Borland: Well, on Oddities we talked mostly about my Peruvian skull, which is my stretched head skull, where they did head binding in Peru. The natives in that culture found that beautiful for some reason. I don't really want to know the whole story of how they all came into the possession of the dealer, but I acquired a Peruvian skull through a dealer here in LA. I was just happy to get one. And Danny Carey and Adam Jones from Tool both got one. They really freak people out. I love it. It's one of my favorite pieces.

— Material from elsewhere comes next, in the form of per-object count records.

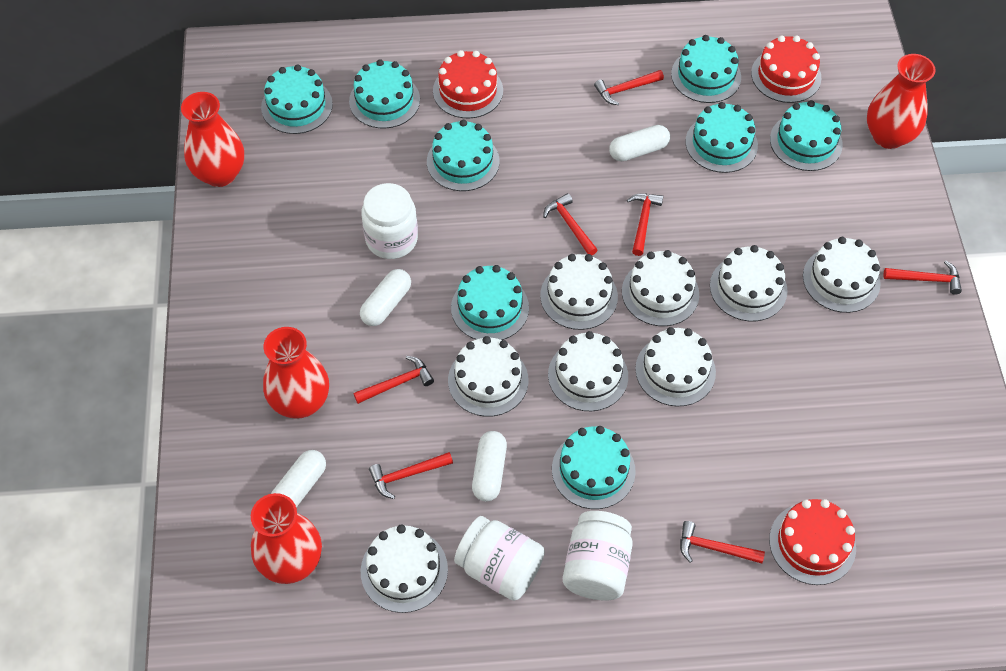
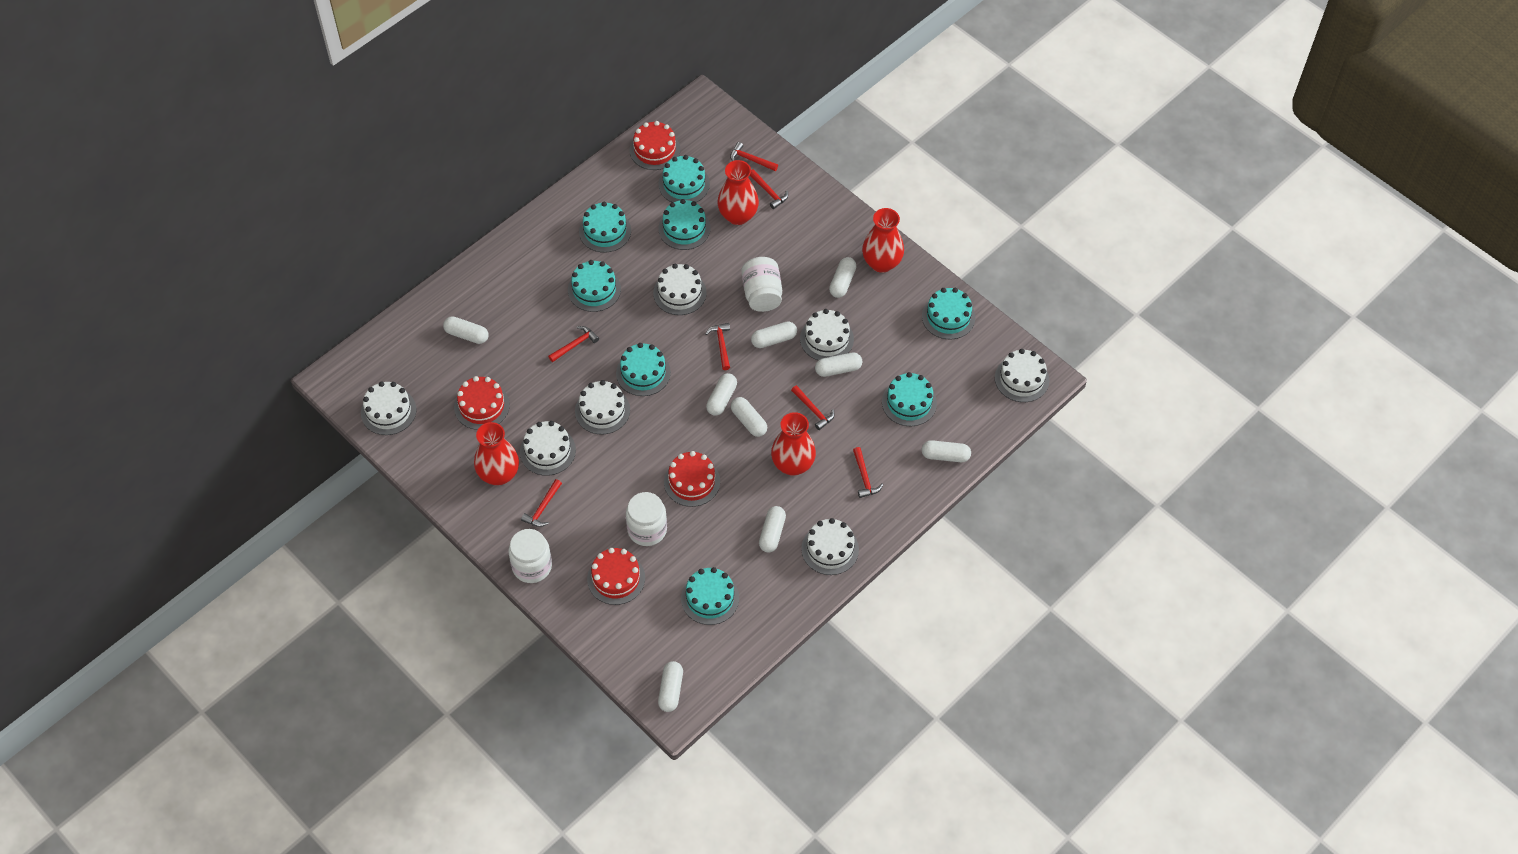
red cake: [433,50,503,119] [751,35,821,103] [769,499,856,585] = 3 -> [454,376,510,430] [587,548,645,605] [630,121,680,170] [664,451,720,507] = 4
white cake: [361,525,448,613] [448,336,529,417] [540,254,618,330] [548,331,628,411] [622,250,699,326] [635,327,716,406] [710,245,788,321] [803,237,881,313] = 8 -> [361,381,416,435] [520,421,576,476] [575,380,630,435] [653,264,707,315] [800,309,854,360] [801,518,859,575] [995,349,1049,402] = 7
white capsule: [271,450,326,507] [360,269,411,326] [472,431,507,501] [609,125,670,161] = 4 -> [443,316,488,344] [658,661,683,712] [706,373,737,416] [731,397,767,437] [751,321,797,348] [759,506,786,552] [815,352,862,377] [829,257,857,298] [922,440,971,462] = 9

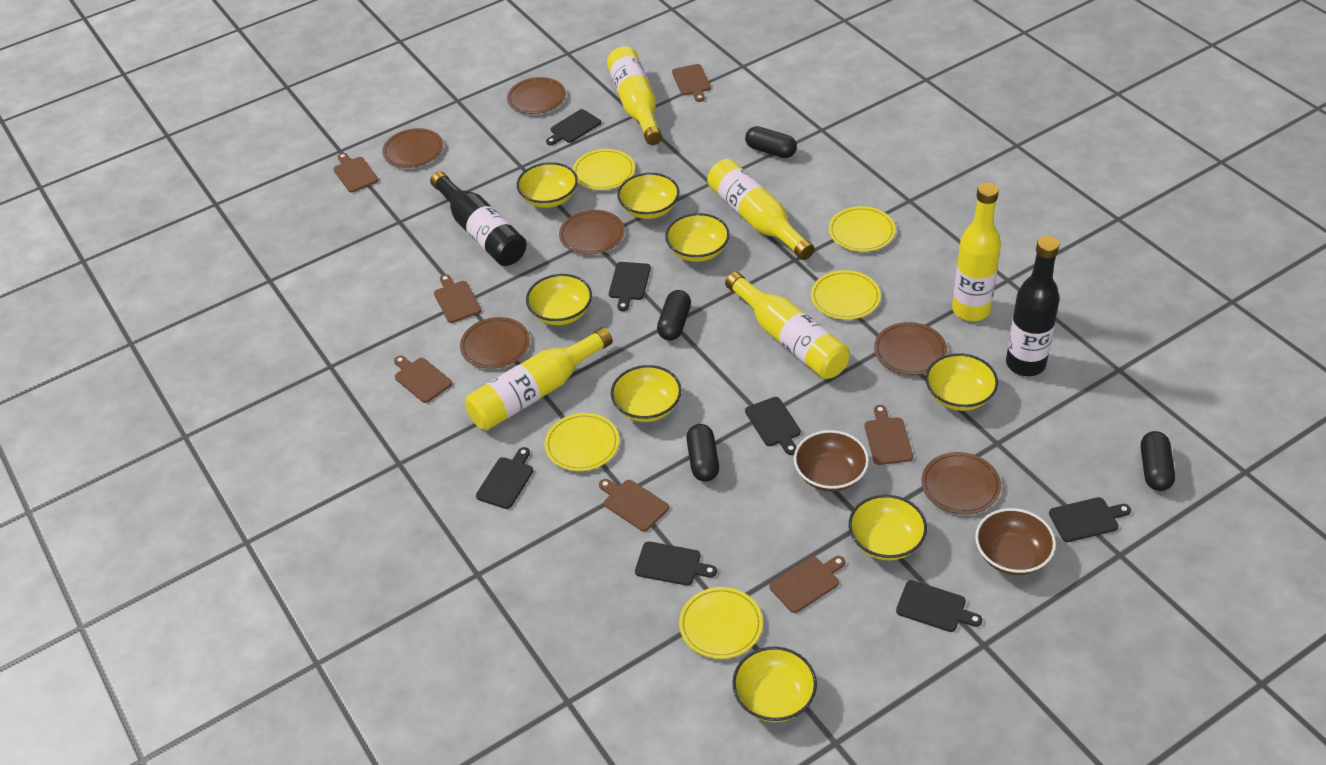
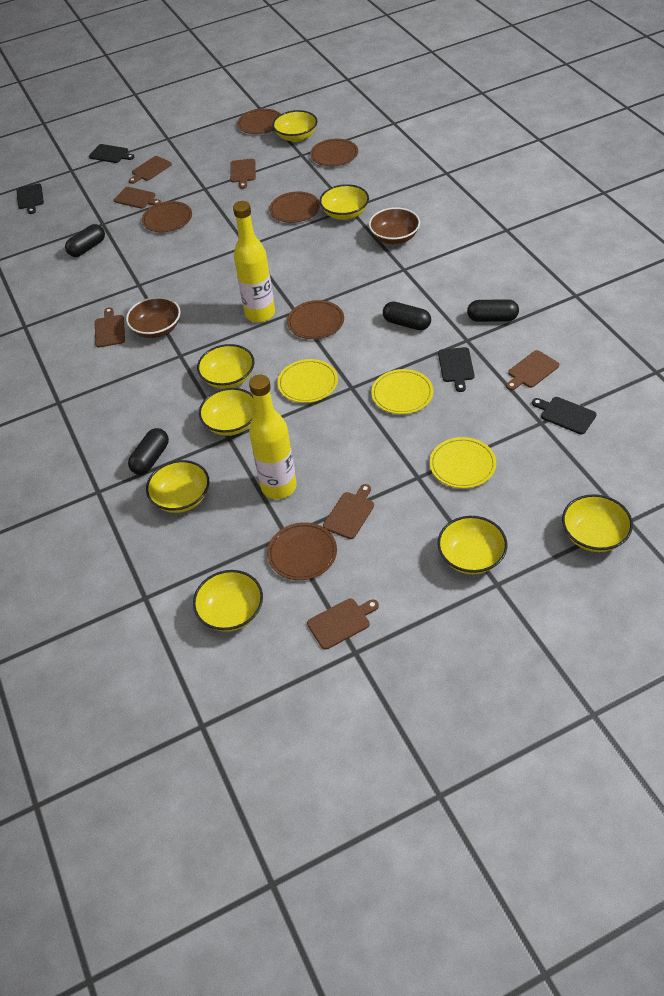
black bottle: [430,171,527,266] [1006,236,1060,376] = 2 -> none = 0
black cutting board: [476,447,533,509] [546,109,601,145] [609,262,651,311] [635,541,717,586] [745,397,801,455] [896,580,982,632] [1049,497,1131,542] = 7 -> [17,184,44,214] [89,144,135,163] [438,347,474,392] [532,397,597,434] = 4
yellow bottle: [465,327,613,430] [607,46,662,145] [707,159,814,260] [725,272,850,379] [952,182,1001,321] = 5 -> [233,201,275,322] [249,375,297,499] = 2
yellow plate: [545,413,619,471] [573,149,635,190] [679,587,763,659] [811,270,881,320] [829,206,896,252] = 5 -> [277,359,338,403] [371,369,433,414] [430,437,496,488] = 3

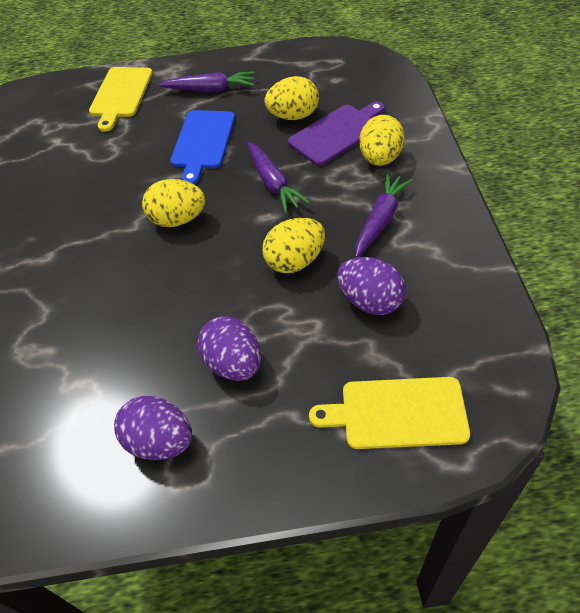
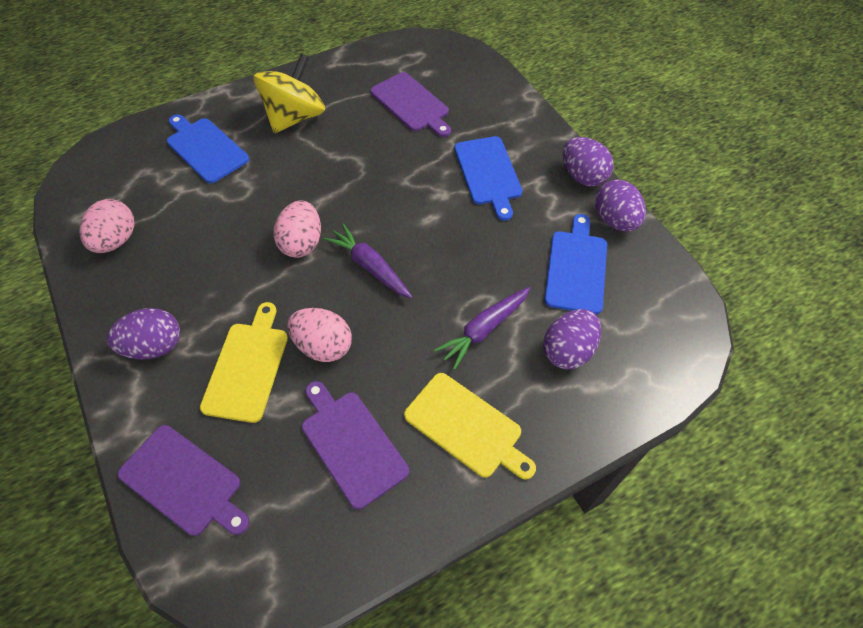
blue cutting board: [170,110,235,185] = 1 -> [167,114,249,184] [454,136,522,221] [544,214,607,314] = 3
pink egg: none = 0 -> [79,199,134,253] [274,200,321,258] [287,308,352,362] = 3
purple carrot: [158,71,255,92] [247,142,310,213] [355,173,413,258] = 3 -> [324,224,413,298] [434,287,530,370] = 2
purple cutting board: [288,102,385,166] = 1 -> [118,425,250,536] [302,381,409,510] [370,72,451,137] = 3
purple egg: [114,396,192,460] [198,316,261,381] [338,257,406,315] = 3 -> [107,308,180,359] [543,309,601,369] [563,137,614,187] [595,179,646,231] = 4
yellow egg: [142,179,205,227] [262,218,325,273] [265,76,319,120] [359,115,405,166] = 4 -> none = 0
yellow spinning top: none = 0 -> [254,54,325,133] = 1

And mine was also broken - I was moving from one house to another, and somewhere during the move, someone stepped on the box that my skull was in and destroyed it. I had to build it back over a 6 month period of time; I had to very carefully research glues. I was calling museums and trying to figure out what would be the best method, because it's 2,000 years old - parts of it are crumbling like soil because it's so old the bone is just not held together well.

So I ended up taking a roll of paper towels and then a plate and just putting Elmer's glue in the plate and basically Papier Mâchéing inside of the skull to give it some kind of structure to hold together. And Elmer's glue, that might not sound like the strongest thing in the world, but it's very good for delicate things, and it isn't toxic or anything like that.

Anyway, that skull has been my favorite piece. And it breaking and then having to rebuild it kind of brought me closer to it, in a way.